Stated problem 1:
Repeat the records word for word, starting with the first line and going on through the line with "title Phân loại".

Excerpted passage:
···
Von Braun's Ferry Rocket of 1952

Triton said:
Von Braun Ferry Rocket.

Hi, this might not be the best thread but let's see…

In this post referenced above, there is a cycle / donut shaped space station which was, among many others, "recycled" by Kubrick. (Pun intended.) Does anyone have an idea of where this toroidal - wheel - donut shape space station comes from. This is both a history and a design question. Did this design originate from BIS' R.A.E. Smith? Tsiolkovsky? Perelman? from the very brainchild of von Braun? From earlier fiction, such as 1930s era pulps? Could even be Flash Gorden (strongly doubt that). Disney?

Where does this donut space station shape come from? Who was the seed? An engineer? An illustrator whose work would be fushed further in the realm of engineering? Was it Bonestell's own ideas?

A.
 
The BIS had the ealiest 'refined' version of the 'wheel' type space-station I know of. I believe von Braun had presented a wheel before the war which was later fleshed out and popularized in the Viking press books. Disney was late to the party with their version, late 50's.

The von Braun concept became the foundation for other interpretations of the wheel type space station. This model representing the concept from the movie, The Conquest Of Space, for example.




David
 
The Germans certainly understood aerodynamic heating. When V-2s exploded after launch, this problem was solved by adding 'glass wool' insulation. The wings in the upper part of the rocket as shown were not practical.
 
It is frustrating to think where we might be now if Von Braun had been given the budget to seriously pursue his initial plan for space development.


There's no guarantee this would have actually worked, though. There was a lot that was not correctly understood about thermal heating on reentry, for example. And that glider is a huge amount of parasitic mass that isn't delivering actual payload to orbit (the Shuttle problem, but with less sophisticated technology).

Astronautix did some analysis of the Ferry Rocket and it's not great...
 
Thanks all for your kind comments!!

Justo Miranda said:
I am curious about the presence of the thermal protection tiles in the nosecone. Do you have additional information on this?

Yep, there was clearly visible in the Collier's cover of 14 March 1953 made by Fred Freeman.

To answer to Michel I think that this amazing design was still too much "plane" and even less "spacecraft".
Too much drag due to the huge wing span and a real nightmare for re-entry thermal control.
···
Stated problem 2:
In the forum thread on von Braun's Ferry Rocket, list every person named as a possible source of the wheel-shaped station in the paragraphs beginning "In this post referenced above" and "Where does this donut". Leave out the pulps, Flash Gorden and Disney.
···
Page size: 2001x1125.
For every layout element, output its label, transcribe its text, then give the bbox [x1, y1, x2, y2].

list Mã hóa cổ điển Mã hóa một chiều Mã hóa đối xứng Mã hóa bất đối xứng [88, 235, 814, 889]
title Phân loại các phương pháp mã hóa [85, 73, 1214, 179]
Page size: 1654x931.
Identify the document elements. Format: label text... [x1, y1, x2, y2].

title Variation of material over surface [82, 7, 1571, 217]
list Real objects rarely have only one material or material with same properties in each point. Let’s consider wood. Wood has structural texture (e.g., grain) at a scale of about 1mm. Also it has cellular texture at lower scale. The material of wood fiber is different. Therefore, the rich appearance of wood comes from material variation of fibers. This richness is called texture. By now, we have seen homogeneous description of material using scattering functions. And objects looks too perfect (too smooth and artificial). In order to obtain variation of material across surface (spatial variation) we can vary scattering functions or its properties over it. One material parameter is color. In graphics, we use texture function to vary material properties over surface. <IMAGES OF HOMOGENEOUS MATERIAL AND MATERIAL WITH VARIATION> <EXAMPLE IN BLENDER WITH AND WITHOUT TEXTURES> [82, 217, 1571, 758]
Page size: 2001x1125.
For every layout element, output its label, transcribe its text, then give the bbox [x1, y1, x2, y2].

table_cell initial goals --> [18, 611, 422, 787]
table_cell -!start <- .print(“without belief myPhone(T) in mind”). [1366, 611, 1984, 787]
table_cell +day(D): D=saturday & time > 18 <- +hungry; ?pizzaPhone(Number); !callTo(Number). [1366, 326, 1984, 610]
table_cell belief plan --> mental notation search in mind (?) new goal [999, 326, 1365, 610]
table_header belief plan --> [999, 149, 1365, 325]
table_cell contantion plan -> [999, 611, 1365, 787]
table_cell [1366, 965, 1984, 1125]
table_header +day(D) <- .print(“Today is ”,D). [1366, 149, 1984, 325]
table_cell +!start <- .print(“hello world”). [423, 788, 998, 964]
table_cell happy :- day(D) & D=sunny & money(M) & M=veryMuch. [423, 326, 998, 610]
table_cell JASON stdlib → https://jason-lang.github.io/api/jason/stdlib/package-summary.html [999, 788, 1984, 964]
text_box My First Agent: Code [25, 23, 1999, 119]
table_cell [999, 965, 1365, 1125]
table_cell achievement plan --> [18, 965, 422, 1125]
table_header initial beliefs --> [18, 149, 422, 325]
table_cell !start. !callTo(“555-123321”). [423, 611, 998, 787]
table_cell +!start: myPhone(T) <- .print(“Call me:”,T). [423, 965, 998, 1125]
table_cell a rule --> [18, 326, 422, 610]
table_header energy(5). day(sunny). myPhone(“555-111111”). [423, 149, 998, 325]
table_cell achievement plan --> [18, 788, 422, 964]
···
Task answer 1:
Page size: 2001x1125.
For every layout element, output its label, transcribe its text, then give the bbox [x1, y1, x2, y2].

list Mã hóa cổ điển Mã hóa một chiều Mã hóa đối xứng Mã hóa bất đối xứng [88, 235, 814, 889]
title Phân loại các phương pháp mã hóa [85, 73, 1214, 179]

Task answer 2:
R.A.E. Smith of the BIS
Tsiolkovsky
Perelman
von Braun
Bonestell